---------- Data records

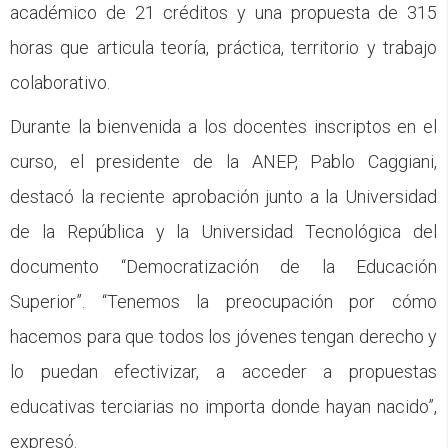
académico de 21 créditos y una propuesta de 315
horas que articula teoría, práctica, territorio y trabajo
colaborativo.
Durante la bienvenida a los docentes inscriptos en el
curso, el presidente de la ANEP, Pablo Caggiani,
destacó la reciente aprobación junto a la Universidad
de la República y la Universidad Tecnológica del
documento “Democratización de la Educación
Superior”. “Tenemos la preocupación por cómo
hacemos para que todos los jóvenes tengan derecho y
lo puedan efectivizar, a acceder a propuestas
educativas terciarias no importa donde hayan nacido”,
expresó.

--------------------

#### The task:
Where a line of the data includes the string "Universidad", list that line.

#### Result for this exercise:
destacó la reciente aprobación junto a la Universidad
de la República y la Universidad Tecnológica del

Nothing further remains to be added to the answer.